### Directions
Can you extract the catalog details from every one of the entries below, copying each field name and its value line by line without any changes?

BEGIN Given records

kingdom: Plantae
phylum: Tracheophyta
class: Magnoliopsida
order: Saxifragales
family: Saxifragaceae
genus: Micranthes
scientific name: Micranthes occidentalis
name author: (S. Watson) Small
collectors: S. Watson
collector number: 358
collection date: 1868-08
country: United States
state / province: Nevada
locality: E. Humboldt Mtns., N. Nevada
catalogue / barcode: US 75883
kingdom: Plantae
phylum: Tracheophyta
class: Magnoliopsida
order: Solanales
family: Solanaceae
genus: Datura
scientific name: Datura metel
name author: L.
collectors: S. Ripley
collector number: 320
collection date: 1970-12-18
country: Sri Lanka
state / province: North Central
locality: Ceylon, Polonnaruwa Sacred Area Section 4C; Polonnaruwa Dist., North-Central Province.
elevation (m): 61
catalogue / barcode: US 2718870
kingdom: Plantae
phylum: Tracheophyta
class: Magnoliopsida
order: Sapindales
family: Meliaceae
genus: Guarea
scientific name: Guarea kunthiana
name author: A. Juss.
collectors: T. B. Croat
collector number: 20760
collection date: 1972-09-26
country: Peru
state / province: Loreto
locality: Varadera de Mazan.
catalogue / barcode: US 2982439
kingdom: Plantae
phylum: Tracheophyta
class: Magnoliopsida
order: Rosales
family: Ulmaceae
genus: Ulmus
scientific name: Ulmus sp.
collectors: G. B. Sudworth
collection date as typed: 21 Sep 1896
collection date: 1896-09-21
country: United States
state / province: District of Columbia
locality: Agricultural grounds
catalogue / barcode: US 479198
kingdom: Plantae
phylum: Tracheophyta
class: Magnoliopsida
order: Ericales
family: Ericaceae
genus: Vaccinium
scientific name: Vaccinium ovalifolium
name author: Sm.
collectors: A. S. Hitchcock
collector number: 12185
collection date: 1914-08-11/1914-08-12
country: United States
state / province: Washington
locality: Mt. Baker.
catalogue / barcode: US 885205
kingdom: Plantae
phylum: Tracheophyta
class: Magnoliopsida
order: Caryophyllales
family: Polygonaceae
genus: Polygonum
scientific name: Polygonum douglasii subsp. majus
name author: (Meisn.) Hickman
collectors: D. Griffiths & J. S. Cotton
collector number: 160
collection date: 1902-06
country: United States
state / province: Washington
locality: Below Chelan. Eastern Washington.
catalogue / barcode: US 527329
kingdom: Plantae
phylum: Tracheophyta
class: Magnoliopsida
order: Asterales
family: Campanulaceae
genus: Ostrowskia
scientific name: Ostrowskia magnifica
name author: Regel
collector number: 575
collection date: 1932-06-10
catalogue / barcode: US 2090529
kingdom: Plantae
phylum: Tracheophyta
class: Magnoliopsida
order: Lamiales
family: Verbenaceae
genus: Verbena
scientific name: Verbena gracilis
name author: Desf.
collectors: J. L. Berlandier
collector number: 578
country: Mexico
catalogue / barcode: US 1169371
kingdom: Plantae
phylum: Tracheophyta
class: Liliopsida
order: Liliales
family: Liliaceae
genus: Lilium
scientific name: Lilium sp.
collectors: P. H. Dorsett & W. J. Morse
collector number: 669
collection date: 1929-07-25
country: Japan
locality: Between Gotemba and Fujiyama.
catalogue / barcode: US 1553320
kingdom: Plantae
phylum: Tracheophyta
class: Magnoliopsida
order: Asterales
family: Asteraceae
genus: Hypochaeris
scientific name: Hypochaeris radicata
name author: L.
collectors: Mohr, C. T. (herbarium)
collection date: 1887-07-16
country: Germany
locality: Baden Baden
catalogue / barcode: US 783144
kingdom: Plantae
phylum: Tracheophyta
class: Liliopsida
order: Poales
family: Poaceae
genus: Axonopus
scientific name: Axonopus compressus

END Given records

### Output below
kingdom: Plantae
phylum: Tracheophyta
class: Magnoliopsida
order: Saxifragales
family: Saxifragaceae
genus: Micranthes
scientific name: Micranthes occidentalis
name author: (S. Watson) Small
collectors: S. Watson
collector number: 358
collection date: 1868-08
country: United States
state / province: Nevada
locality: E. Humboldt Mtns., N. Nevada
catalogue / barcode: US 75883
kingdom: Plantae
phylum: Tracheophyta
class: Magnoliopsida
order: Solanales
family: Solanaceae
genus: Datura
scientific name: Datura metel
name author: L.
collectors: S. Ripley
collector number: 320
collection date: 1970-12-18
country: Sri Lanka
state / province: North Central
locality: Ceylon, Polonnaruwa Sacred Area Section 4C; Polonnaruwa Dist., North-Central Province.
elevation (m): 61
catalogue / barcode: US 2718870
kingdom: Plantae
phylum: Tracheophyta
class: Magnoliopsida
order: Sapindales
family: Meliaceae
genus: Guarea
scientific name: Guarea kunthiana
name author: A. Juss.
collectors: T. B. Croat
collector number: 20760
collection date: 1972-09-26
country: Peru
state / province: Loreto
locality: Varadera de Mazan.
catalogue / barcode: US 2982439
kingdom: Plantae
phylum: Tracheophyta
class: Magnoliopsida
order: Rosales
family: Ulmaceae
genus: Ulmus
scientific name: Ulmus sp.
collectors: G. B. Sudworth
collection date as typed: 21 Sep 1896
collection date: 1896-09-21
country: United States
state / province: District of Columbia
locality: Agricultural grounds
catalogue / barcode: US 479198
kingdom: Plantae
phylum: Tracheophyta
class: Magnoliopsida
order: Ericales
family: Ericaceae
genus: Vaccinium
scientific name: Vaccinium ovalifolium
name author: Sm.
collectors: A. S. Hitchcock
collector number: 12185
collection date: 1914-08-11/1914-08-12
country: United States
state / province: Washington
locality: Mt. Baker.
catalogue / barcode: US 885205
kingdom: Plantae
phylum: Tracheophyta
class: Magnoliopsida
order: Caryophyllales
family: Polygonaceae
genus: Polygonum
scientific name: Polygonum douglasii subsp. majus
name author: (Meisn.) Hickman
collectors: D. Griffiths & J. S. Cotton
collector number: 160
collection date: 1902-06
country: United States
state / province: Washington
locality: Below Chelan. Eastern Washington.
catalogue / barcode: US 527329
kingdom: Plantae
phylum: Tracheophyta
class: Magnoliopsida
order: Asterales
family: Campanulaceae
genus: Ostrowskia
scientific name: Ostrowskia magnifica
name author: Regel
collector number: 575
collection date: 1932-06-10
catalogue / barcode: US 2090529
kingdom: Plantae
phylum: Tracheophyta
class: Magnoliopsida
order: Lamiales
family: Verbenaceae
genus: Verbena
scientific name: Verbena gracilis
name author: Desf.
collectors: J. L. Berlandier
collector number: 578
country: Mexico
catalogue / barcode: US 1169371
kingdom: Plantae
phylum: Tracheophyta
class: Liliopsida
order: Liliales
family: Liliaceae
genus: Lilium
scientific name: Lilium sp.
collectors: P. H. Dorsett & W. J. Morse
collector number: 669
collection date: 1929-07-25
country: Japan
locality: Between Gotemba and Fujiyama.
catalogue / barcode: US 1553320
kingdom: Plantae
phylum: Tracheophyta
class: Magnoliopsida
order: Asterales
family: Asteraceae
genus: Hypochaeris
scientific name: Hypochaeris radicata
name author: L.
collectors: Mohr, C. T. (herbarium)
collection date: 1887-07-16
country: Germany
locality: Baden Baden
catalogue / barcode: US 783144
kingdom: Plantae
phylum: Tracheophyta
class: Liliopsida
order: Poales
family: Poaceae
genus: Axonopus
scientific name: Axonopus compressus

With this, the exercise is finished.